» **Text segment**

────

A bit of background¶
The importance of prime numbers¶
Think about the last time you typed a password on a website. Behind the scenes, typography is just pixels… but the connection between your browser and the server is encrypted using keys based on huge prime numbers. Every time you see a lock icon in the address bar (that means that your website is safe), prime numbers are working quietly in the background.
When you type a password or send a message in a chat, that data travels across the network as bits. Anyone on the path could read those bits… unless we encrypt them.
In a very simplified, modern cryptography often works like this:
- Your browser and the server agree on some big numbers.
- Using those numbers, your browser turns your message into something that looks like random noise.
- Only someone with a secret key can turn that noise back into the original message.
Prime numbers come in here because many encryption systems (like RSA) are built on a simple idea:
- Multiplying two big prime numbers is easy.
- Given only the product, splitting it back into those two primes is extremely hard.
Let's see how we can generate a criptographic key:
- We choose two large prime numbers
pandq - We obtain their product
n = p * q - Some extra math done with p, q and n to create:
- a public key (you can share with the world). Based only on the value of
n - a private key (you keep it secret). The private key are obtained upon the two initial prime numbers
pandq
Everyone can use your public key to encrypt data to you, but only you, with the private key, can decrypt it. The security comes from the fact that an attacker only sees
n, and figuring out its prime factors is computationally expensive if p and q are large enough. Summarizing mathematically, criptography is based on:
- Multiplying two big numbers is computatational cheap
- Decomposing a big number in two prime numbers is computational very expensive.

────

[Collected data entries]
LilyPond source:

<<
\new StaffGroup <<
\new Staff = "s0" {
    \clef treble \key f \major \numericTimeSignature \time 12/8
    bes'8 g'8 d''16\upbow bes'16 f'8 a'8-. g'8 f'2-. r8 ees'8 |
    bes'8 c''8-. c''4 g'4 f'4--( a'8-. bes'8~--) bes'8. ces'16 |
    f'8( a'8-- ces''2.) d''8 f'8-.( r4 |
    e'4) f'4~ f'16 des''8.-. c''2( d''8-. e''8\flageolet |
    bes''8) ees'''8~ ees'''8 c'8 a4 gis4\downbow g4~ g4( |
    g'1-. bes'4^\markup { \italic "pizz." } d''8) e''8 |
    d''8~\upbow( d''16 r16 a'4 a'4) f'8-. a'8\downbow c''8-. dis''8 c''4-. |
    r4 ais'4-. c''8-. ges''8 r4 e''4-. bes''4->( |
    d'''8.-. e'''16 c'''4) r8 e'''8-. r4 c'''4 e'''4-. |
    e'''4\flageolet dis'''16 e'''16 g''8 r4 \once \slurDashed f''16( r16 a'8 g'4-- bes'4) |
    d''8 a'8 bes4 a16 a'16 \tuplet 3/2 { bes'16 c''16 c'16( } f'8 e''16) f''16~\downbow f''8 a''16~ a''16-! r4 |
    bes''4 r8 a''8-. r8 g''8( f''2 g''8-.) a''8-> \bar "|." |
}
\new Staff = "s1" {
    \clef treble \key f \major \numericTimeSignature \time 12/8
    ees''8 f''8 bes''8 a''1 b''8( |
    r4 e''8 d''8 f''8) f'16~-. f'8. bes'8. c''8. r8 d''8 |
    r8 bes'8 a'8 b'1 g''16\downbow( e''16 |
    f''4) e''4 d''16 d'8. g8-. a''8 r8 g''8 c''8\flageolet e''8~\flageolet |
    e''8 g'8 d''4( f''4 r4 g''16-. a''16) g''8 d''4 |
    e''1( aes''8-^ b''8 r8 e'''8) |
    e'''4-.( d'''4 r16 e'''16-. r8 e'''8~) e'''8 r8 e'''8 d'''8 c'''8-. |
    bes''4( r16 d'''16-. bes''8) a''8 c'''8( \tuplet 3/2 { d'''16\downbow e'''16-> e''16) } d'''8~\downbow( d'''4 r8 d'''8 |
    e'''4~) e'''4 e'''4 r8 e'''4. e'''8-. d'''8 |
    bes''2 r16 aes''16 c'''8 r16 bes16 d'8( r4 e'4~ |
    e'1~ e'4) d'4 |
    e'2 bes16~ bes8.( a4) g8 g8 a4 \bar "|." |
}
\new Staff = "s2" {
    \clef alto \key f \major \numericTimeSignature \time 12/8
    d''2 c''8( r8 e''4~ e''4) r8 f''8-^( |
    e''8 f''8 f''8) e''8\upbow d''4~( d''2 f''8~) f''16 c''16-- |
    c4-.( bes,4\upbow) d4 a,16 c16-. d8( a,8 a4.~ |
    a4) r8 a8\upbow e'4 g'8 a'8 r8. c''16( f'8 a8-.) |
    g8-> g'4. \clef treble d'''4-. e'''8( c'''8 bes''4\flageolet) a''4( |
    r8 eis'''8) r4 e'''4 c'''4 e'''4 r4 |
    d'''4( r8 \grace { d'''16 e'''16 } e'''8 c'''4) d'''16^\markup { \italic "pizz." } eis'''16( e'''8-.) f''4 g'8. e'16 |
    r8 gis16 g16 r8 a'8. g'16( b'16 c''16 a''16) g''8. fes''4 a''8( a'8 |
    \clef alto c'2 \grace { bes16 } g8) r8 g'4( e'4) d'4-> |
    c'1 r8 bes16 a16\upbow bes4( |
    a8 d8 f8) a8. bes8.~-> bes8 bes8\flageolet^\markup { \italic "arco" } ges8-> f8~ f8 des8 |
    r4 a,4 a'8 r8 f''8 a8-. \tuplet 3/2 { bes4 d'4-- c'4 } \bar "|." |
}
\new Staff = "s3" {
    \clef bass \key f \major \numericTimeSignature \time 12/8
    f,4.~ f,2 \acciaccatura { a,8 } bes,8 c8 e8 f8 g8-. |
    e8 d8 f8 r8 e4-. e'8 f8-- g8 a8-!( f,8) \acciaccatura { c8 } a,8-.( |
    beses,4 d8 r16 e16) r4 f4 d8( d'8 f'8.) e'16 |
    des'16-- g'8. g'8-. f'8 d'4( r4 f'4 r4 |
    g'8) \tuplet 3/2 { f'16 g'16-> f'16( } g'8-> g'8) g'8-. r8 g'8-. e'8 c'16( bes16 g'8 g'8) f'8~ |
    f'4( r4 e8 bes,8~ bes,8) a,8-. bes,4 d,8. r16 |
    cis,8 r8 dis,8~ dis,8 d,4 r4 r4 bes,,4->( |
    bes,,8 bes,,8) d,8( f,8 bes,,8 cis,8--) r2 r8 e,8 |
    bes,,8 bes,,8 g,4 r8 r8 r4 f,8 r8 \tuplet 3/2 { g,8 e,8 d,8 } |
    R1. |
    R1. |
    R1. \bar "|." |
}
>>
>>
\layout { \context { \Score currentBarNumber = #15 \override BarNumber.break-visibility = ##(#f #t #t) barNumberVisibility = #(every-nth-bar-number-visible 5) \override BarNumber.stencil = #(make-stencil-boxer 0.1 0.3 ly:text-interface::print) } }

────

» **Exercise tasks**
1. Please copy the passage on prime numbers word for word, from "When you type" to "the original message.".
2. In the passage on prime numbers, what does the lock icon in the address bar indicate?

» **The solutions**
1.
When you type a password or send a message in a chat, that data travels across the network as bits. Anyone on the path could read those bits… unless we encrypt them.
In a very simplified, modern cryptography often works like this:
- Your browser and the server agree on some big numbers.
- Using those numbers, your browser turns your message into something that looks like random noise.
- Only someone with a secret key can turn that noise back into the original message.

2. That the website is safe.